The government also argued that Charter damages could not be awarded as aggregate damages under the Class Proceedings Act, 1992.
On this issue, Justice Perell recognized that he could not determine, in the aggregate, the compensatory element of Charter damages, for the class or subclasses. However, Charter damages for vindication and deterrence, in his view, did not require individual assessment and he could award them on an aggregate basis, under the Class Proceedings Act, 1992. This is a significant finding. In essence, Justice Perell found the Charter breaches experienced by the inmates to constitute sufficient commonality permitting an award of aggregate damages.

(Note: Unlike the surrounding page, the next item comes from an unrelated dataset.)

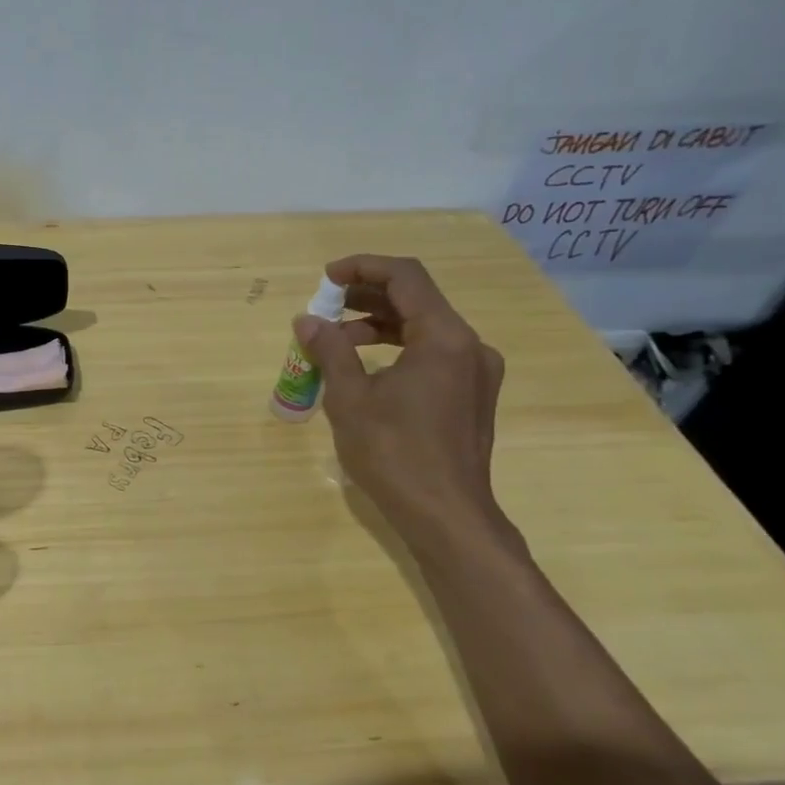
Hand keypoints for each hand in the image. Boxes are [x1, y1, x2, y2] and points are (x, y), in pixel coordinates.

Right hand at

Justice Perell quantified the Charter damages as $10,000 for each of the estimated 2,000 class members, totalling $20 million. He did not award punitive damages on top of Charter damages.
Issues Left for Individual Trials
Justice Perell found that the class members' quantification of their compensatory damages was a matter for individual issues trials. Each of 2,000 members of the class can pursue a claim for compensatory damages.
Furthermore, individuals belonging to the aforementioned subclasses (which will likely be refined in light of the Court of Appeal's decision in Corporation of the Canadian Civil Liberties Association v. Her Majesty the Queen) will have further claims for breach of ss. 7 and 12 of the Charter. The other class members who are not part of these subclasses are not prejudiced in their rights to bring claims alleging that they have suffered breaches of these rights as well.
The Brazeau decision is a landmark case, demonstrating how class actions may proceed in lockstep with Charter challenges. By confirming that courts can decide complex Charter breach issues on a summary judgment motion, and award aggregated damages in class proceedings alleging for Charter breaches, this decision creates a nexus between the policy objectives of class actions and public interest Charter litigation. Time will tell whether and how this decision will affect the way in which plaintiffs pursue public interest litigation in Ontario.